| Bişr-i Hafi adında bir büyük veli vardı.Gençlik senelerinde günah işler yapardı.
 
 Bir gün sarhoş bir halde, sallanarak giderken,
 Yerde, çamur içinde bir kağıt gördü birden.
 
 Besmele-i şerife olduğunu anladı.
 Ve içi sızlayarak, eğilip onu aldı.
 
 Öptü ve tazim ile giderdi çamurunu.
 Güzel koku sürerek, yükseğe astı onu.
 
 O gece, rüya gördü bir âlim yattığında.
 Ona, şöyle denildi Bişr-i Hafi hakkında:
 
 (Git, Bişr'e haber ver ki, dün yaptığı bir işten,
 Dolayı, memnun olup razı oldum Bişr'den.
 
 İsmimi yerden alıp, nasıl temizlediyse,
 Onu, günah işlerden temizlerim ben ise.)
 
 Uyandı sabahleyin rüya gören o âlim.
 Merak edip dedi ki: (Bu kişi acaba kim?)
 
 Hemen çıkıp aradı, onu o mahallede.
 Nihayet buldu onu, köhne bir meyhanede.
 
 Çağırttırıp dedi ki: (Sana bir haberim var.)

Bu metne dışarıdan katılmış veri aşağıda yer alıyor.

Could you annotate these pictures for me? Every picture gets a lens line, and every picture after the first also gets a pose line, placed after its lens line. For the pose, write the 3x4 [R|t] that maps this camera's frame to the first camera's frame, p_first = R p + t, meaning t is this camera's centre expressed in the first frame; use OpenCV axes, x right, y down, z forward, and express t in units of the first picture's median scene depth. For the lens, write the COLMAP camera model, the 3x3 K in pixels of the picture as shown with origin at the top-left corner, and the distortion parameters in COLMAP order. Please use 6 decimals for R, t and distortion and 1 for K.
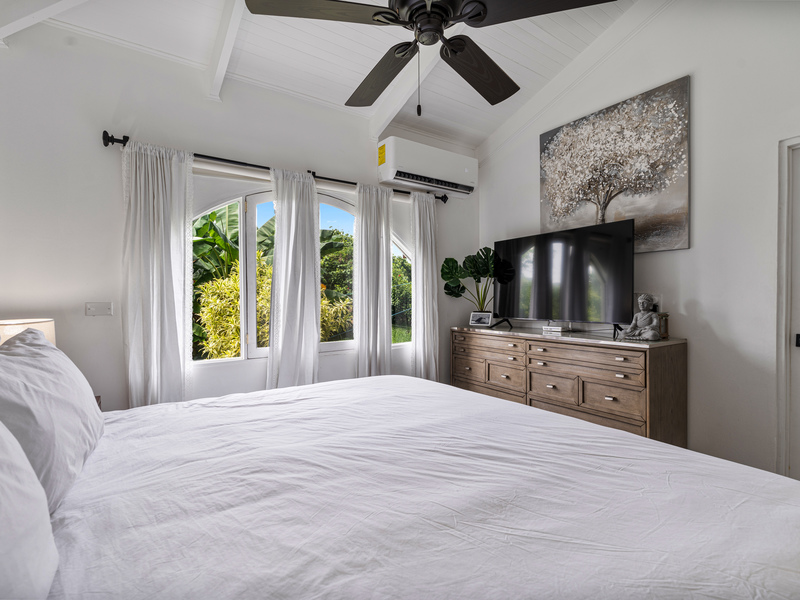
lens RADIAL K [[383.8, 0, 400.0], [0, 383.8, 300.0], [0, 0, 1]] dist [0.000707, 0.000040]
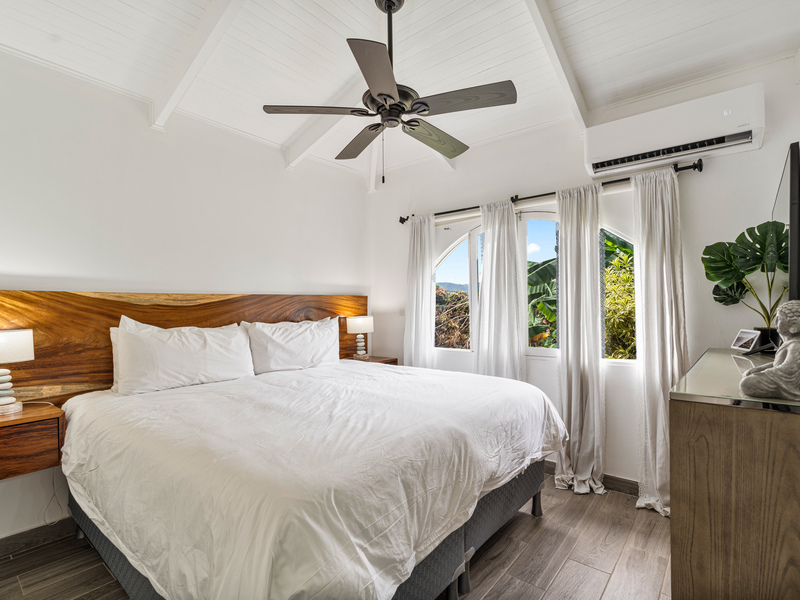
lens RADIAL K [[393.9, 0, 400.0], [0, 393.9, 300.0], [0, 0, 1]] dist [-0.003496, -0.000617]
pose [[0.300845, -0.012420, -0.953592, 0.730935], [-0.001269, 0.999909, -0.013424, -0.008324], [0.953672, 0.005249, 0.300802, 0.300588]]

 Bişr dedi ki: (Acaba, bana kim haber yollar?)
 
 (Allahü teâlâdan haberim var) deyince,
 Ağlamaya başladı o bunu öğrenince.
 
 Dedi ki: (Yoksa bana kızıyor mu Rabbimiz?
 Bana güceniyor mu, ne olur söyleyiniz?)
 
 O âlimin gördüğü rüyayı öğrenince,
 Dönüp, ahbaplarına veda etti hemence.
 
 Dedi: (Ey arkadaşlar, biz şu anda çağrıldık.
 Beni, bu meyhanede göremezsiniz artık.)
 
 O âlimin yanında tövbe etti böylece.
 Büyük bir veli olup, edindi çok derece.
 
 O buyurur: Bağdat'ta, gördüm ben birisini.
 Askerler, kırbaç ile döverdi kendisini.
 
 Dikkat ettim, yüz kırbaç vurdular kendisine.
 Lakin adam, sesini çıkarmadı hiç yine.
 
 Baktım, o zavallıyı o kadar çok dövdüler.
 Sonra, onu bağlayıp, hapise götürdüler.
 
 Bu hali merak edip, gittim onun yanına.
 Niçin dövdüklerini gizlice sordum ona.
 
 Dedi ki: (Ben bir kıza aşık oldum iyice.
 Onu sevdiğim için, dayak yedim bir nice.)
 
 Dedim ki: (Bu kadar çok dövdü de onlar seni,
 Ne için bir kerecik çıkarmadın sesini?)
 
 Dedi ki: (O an bana bakıyordu sevdiğim.
 O bakarken, sesimi çıkarabilir miydim?)
 
 Dedim ki: (Hak teâlâ seni hep görmektedir.
 Hatta senin kalbinden geçeni bilmektedir.
 
 Rabbinin, seni her an gördüğünü bilseydin,
 Acep nice olurdu o zaman halin senin?)
 
 O bunu öğrenince, sararıp yere düştü.
 Baktım, Hak teâlânın korkusundan ölmüştü.